Langkah ini langsung menarik perhatian pasar karena BUMI menawarkan harga jauh di atas harga pasar saham Loyal Metals.
BUMI Tawarkan Premi Tinggi hingga 49 Persen
Loyal Metals mengonfirmasi kesepakatan akuisisi tersebut melalui Scheme Implementation Deed (SID) dengan BUMI. Dalam kesepakatan itu, BUMI menawarkan harga akuisisi dengan premi tinggi.
Manajemen Loyal Metals menyebut BUMI memberikan premi sekitar 40,6 persen dibandingkan harga penutupan terakhir saham perusahaan. Bahkan, jika dibandingkan dengan rata-rata harga tertimbang volume 10 hari, premi mencapai 49,6 persen.
Direktur Utama Loyal Metals, Adam Ritchie, menegaskan angka tersebut menunjukkan nilai strategis perusahaan di mata BUMI. Ia menyampaikan informasi itu kepada otoritas pasar Australia pada Senin (27/4/2026).
Skema Akuisisi Pakai Mekanisme Scheme of Arrangement
BUMI dan Loyal Metals sepakat menjalankan transaksi melalui mekanisme scheme of arrangement, salah satu metode akuisisi yang umum di pasar modal Australia.
Dengan skema ini, kedua pihak mengikat kesepakatan resmi sebelum proses pengambilalihan berjalan. Selanjutnya, pemegang saham Loyal Metals harus memberikan persetujuan dalam rapat umum pemegang saham.
Loyal Metals akan menggelar rapat pemegang saham pada awal Agustus 2026. Perusahaan membutuhkan dukungan minimal 75 persen suara sah agar transaksi bisa berlanjut.
Target Rampung Agustus 2026
Loyal Metals menargetkan pengajuan dokumen skema ke Australian Securities and Investments Commission (ASIC) pada pertengahan Juni 2026.
Jika semua berjalan sesuai rencana, proses akuisisi akan efektif pada Agustus 2026 setelah mendapatkan persetujuan regulator dan pemegang saham.

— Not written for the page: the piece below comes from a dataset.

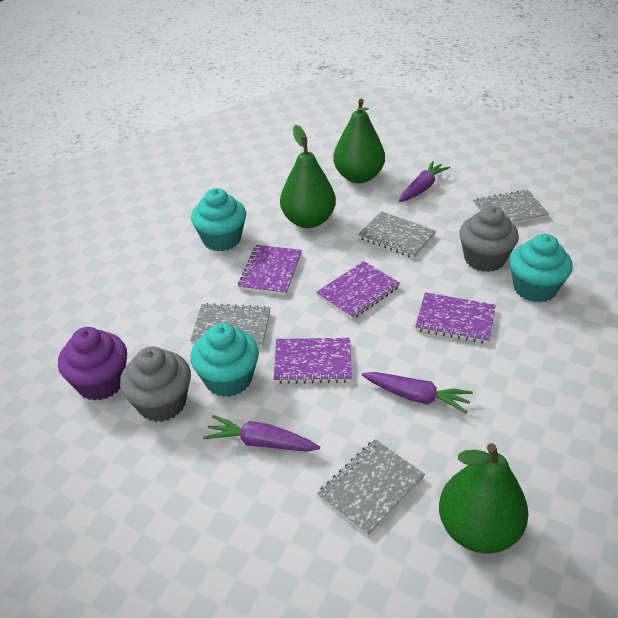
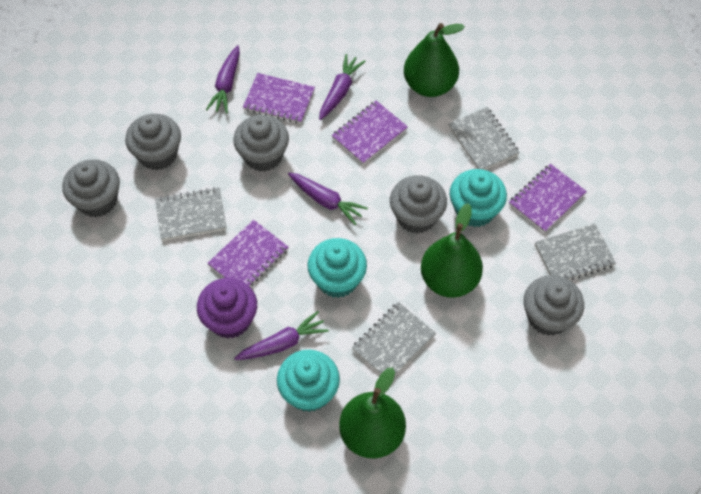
grey cupcake: [120,347,191,422] [459,206,519,272] = 2 -> [62,159,120,218] [125,114,181,170] [233,115,289,172] [390,175,447,234] [523,275,584,336] = 5
purple carrot: [203,415,320,452] [362,372,473,414] [399,161,450,202] = 3 -> [206,45,240,114] [234,311,329,360] [288,173,368,225] [319,54,366,120] = 4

Pendiri sekaligus Chairman Loyal Metals, Peretz Schapiro, menyatakan dukungan penuh terhadap kesepakatan ini. Ia bahkan mendorong pemegang saham untuk menyetujui akuisisi tersebut.
“Atas nama dewan direksi, kami secara bulat merekomendasikan pemegang saham menyetujui skema ini,” ujar Schapiro.
Fokus Bisnis ke Tembaga dan Mineral Kritis
Loyal Metals saat ini tengah mengubah fokus bisnisnya. Perusahaan tidak lagi hanya mengandalkan emas, tetapi memperluas ke sektor tembaga dan mineral kritis.
Salah satu aset utama mereka adalah Highway Reward Copper Gold Mine di Australia, yang menjadi proyek revitalisasi utama perusahaan.
Perusahaan juga mencatat total aset sebesar AU$26,57 juta pada akhir 2025, dengan ekuitas mencapai AU$24 juta.
BUMI Perkuat Ekspansi Global
Akuisisi ini menegaskan strategi BUMI dalam memperkuat portofolio tambang di luar negeri, terutama di sektor mineral strategis.
Langkah tersebut juga memperlihatkan ambisi BUMI memperbesar eksposur di komoditas masa depan seperti tembaga, yang banyak digunakan dalam industri energi dan teknologi.
Jika transaksi ini rampung, BUMI akan semakin memperkuat posisinya sebagai salah satu pemain tambang besar Indonesia dengan jangkauan global yang lebih luas.